Academic physicians live in a protected bubble inside their institutions. They have residents, interns, and a whole plethora of support staff who do most of the work for them. Additionally, they rarely have to worry about insurance when planning for patients, since academic centers usually absorb a large percentage of non-insured patients. In short, they don't live in the real medical world. When many of them try to go into private practice, they find out exactly how ill-equipped they are, which is why they usually end up back in academia. My issue with them doesn't exactly involve that, but instead has to do with the grilling I usually get when I talk to them over the phone.
Me: "I need to speak to a neurosurgeon about possible transfer to your facility."
Neuro: "Yes, what is the problem with the patient."
Me: "The patient has a large bleed in his brain and we do not have the capability to adequately monitor him."
Neuro: "What is his GCS?"
Me: "Eight. He currently withdraws to pain appropriately, no posturing and is stable on the vent."
Neuro: "Does he have Bieber's sign?"
Me: "What?"
Neuro: "How about Kardashian tremor?"
Me: "Uhh..."
Neuro: "Does he have Peter Griffin pupillary response?"
Me: "His left pupil is blown, if that's what you mean."

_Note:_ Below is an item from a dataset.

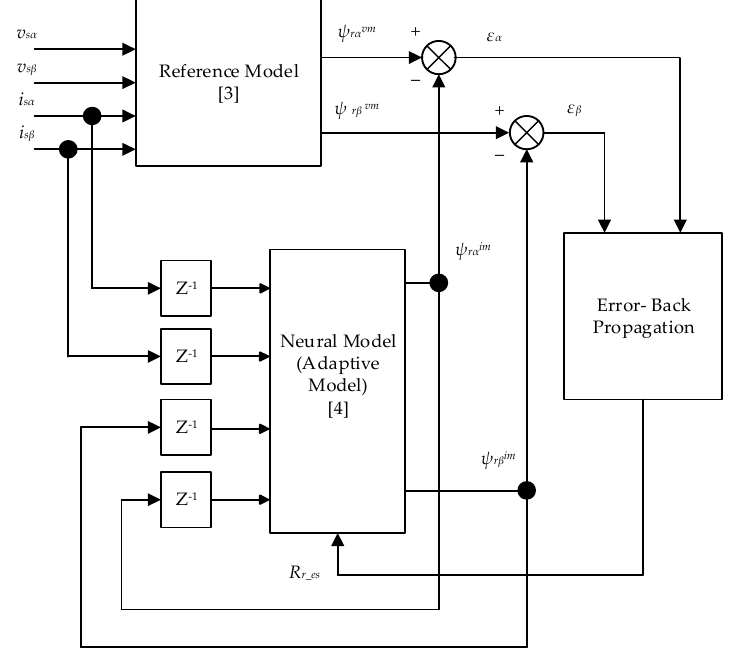
Figure 1. Rotor resistance estimator based on MRAS including a neural network trained by the error-back propagation algorithm.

Neuro: "Hmm, that's a negative Peter Griffin, then."
Me: "Oh, ok."
Neuro: "Have you tried performing a reverse Matthew McConaghey maneuver on him?"
Me: "Dude, WTF are you talking about?"
Neuro: "You need to know these things, I can't believe they let you pass medical school without..."
Me: "I am not one of your residents or a med student. Let me put this in perspective for you: I have a currently stable patient in my CCU who is intubated with a large brain bleed. We do not have neurosurgery here so the next words out of your mouth better be, 'We will take the patient' or I am reporting you."
Neuro: "Oh, we'll take the patient. I just need you to tell the complete story to our Neuro ICU fellow who will ask you to tell it to the intern for the general medicine team who will then send you back to me for a recap."
Me: "F*** you!"
The converse of this is when I tell the story to the private hospital here:
Me: "Yes, I have a patient with a brain blee..."
Neurosurgeon: "We'll take him."
#thankyou
2 comments:
So true and annoying. I kind of want to meet you in real life, because you seem to say the bad ass things that the lowly med. students think, but can't say.
I used to be nice. This is what medicine does to you.